_PROVIDED TEXT_
-.-.-

# AFI Production Design Program



## erin magill (Jan 27, 2014)

Hi All

I just wanted to reach out to anyone interested in the AFI Production Design program. I graduated with an MFA from it in June 2012 and would be more than happy to answer any questions about the program, my experience, what brought me there, AFI etc. Please reach out with any questions!

Good luck to everyone going through the process. I can say for me it was a great decision and I am a working professional in the industry today. Looking forward to hearing from you!

All the best!
Erin


----------



## Brightstar (Feb 6, 2020)

Hello Erin
This post is a lot older so I don’t know if you are still here but I would like to get some advice for  production design interview.


----------



## hkaiser (Mar 22, 2020)

Brightstar said:


> Hello Erin
> This post is a lot older so I don’t know if you are still here but I would like to get some advice for production design interview.


Hi, 

Just looking through some Production Design forums. 
I interviewed with AFI on February 5th of this year and just got accepted for an MFA in production design. 
I did my interview over skype since I am located in New York. 
The conversation was relaxed (less of an interview more of a get to know me.) 
The two men that interviewed me were Joseph Garrity and Ernie Marjoram. Since I am currently finishing my undergraduate in Interior Design, they asked me how my school was set up and how I go about my process in design. Then they asked about my portfolio and my work experience I listed on my resume. The final thing they asked was if I got accepted, am I ready to move across the country and commit my full time to graduate school. 
The interview lasted for about 30-40 minutes of just casual conversation. 

I hope that might help you if you haven't already interviewed! 
I applied to AFI and Chapman and got accepted to both for Production Design MFA. I have to choose between those two soon!

Good luck! If you ever want to chat to talk about Grad school, you can message me on here!
Hannah


----------



## Quack Girl (Feb 4, 2021)

Hi I don't know if anyone is or has attended AFI production design. So is having an interview good? Are chances of getting in better? Does everyone get an interview. And Hannah thanks for the message you left very useful. I have my interview soon 2021


----------

-.-.-

[Stored dataset items]
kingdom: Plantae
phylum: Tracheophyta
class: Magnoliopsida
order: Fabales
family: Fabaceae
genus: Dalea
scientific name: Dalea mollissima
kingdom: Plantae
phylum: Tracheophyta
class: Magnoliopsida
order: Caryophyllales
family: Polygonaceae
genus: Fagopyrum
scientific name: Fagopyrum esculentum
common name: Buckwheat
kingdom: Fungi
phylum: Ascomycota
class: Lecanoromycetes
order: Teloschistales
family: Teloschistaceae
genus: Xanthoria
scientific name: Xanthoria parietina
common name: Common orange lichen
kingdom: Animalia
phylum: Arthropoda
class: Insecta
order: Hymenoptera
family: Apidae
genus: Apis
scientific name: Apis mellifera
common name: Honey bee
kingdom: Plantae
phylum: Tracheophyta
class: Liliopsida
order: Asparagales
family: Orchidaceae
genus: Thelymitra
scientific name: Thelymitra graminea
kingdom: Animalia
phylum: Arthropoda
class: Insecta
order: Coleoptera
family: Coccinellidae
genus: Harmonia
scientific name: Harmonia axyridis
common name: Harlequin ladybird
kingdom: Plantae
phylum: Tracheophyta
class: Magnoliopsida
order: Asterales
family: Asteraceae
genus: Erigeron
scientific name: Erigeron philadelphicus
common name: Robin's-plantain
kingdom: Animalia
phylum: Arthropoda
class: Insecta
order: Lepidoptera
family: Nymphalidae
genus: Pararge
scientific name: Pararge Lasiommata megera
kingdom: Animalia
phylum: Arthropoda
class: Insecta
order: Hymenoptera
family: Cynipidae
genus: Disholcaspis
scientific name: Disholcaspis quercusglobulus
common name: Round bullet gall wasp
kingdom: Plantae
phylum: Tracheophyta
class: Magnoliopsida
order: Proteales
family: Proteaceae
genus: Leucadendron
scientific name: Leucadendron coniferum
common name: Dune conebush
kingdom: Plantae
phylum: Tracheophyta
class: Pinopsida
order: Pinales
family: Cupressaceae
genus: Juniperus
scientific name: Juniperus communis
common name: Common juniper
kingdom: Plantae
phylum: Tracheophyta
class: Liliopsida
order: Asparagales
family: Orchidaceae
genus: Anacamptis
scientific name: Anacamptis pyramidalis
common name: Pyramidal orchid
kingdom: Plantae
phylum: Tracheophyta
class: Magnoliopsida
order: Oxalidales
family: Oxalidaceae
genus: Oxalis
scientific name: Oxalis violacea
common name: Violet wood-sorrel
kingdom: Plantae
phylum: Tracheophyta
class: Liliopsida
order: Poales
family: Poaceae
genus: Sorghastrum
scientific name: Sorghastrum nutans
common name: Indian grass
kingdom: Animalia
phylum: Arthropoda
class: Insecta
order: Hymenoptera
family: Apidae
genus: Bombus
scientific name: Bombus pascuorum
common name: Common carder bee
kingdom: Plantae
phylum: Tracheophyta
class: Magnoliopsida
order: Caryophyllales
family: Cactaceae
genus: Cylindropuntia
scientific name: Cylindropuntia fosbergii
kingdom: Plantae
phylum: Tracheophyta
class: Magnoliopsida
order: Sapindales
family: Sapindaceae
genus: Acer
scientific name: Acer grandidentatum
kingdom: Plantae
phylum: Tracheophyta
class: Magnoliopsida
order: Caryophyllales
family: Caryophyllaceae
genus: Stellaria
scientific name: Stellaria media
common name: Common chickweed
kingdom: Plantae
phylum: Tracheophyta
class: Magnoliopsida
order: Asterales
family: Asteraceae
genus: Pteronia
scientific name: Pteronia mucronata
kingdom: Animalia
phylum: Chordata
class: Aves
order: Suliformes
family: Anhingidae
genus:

-.-.-

_THE EXERCISE_
In the thread about the AFI Production Design program, how long did Hannah's interview with AFI last?

_FINISHED ANSWER_
About 30-40 minutes.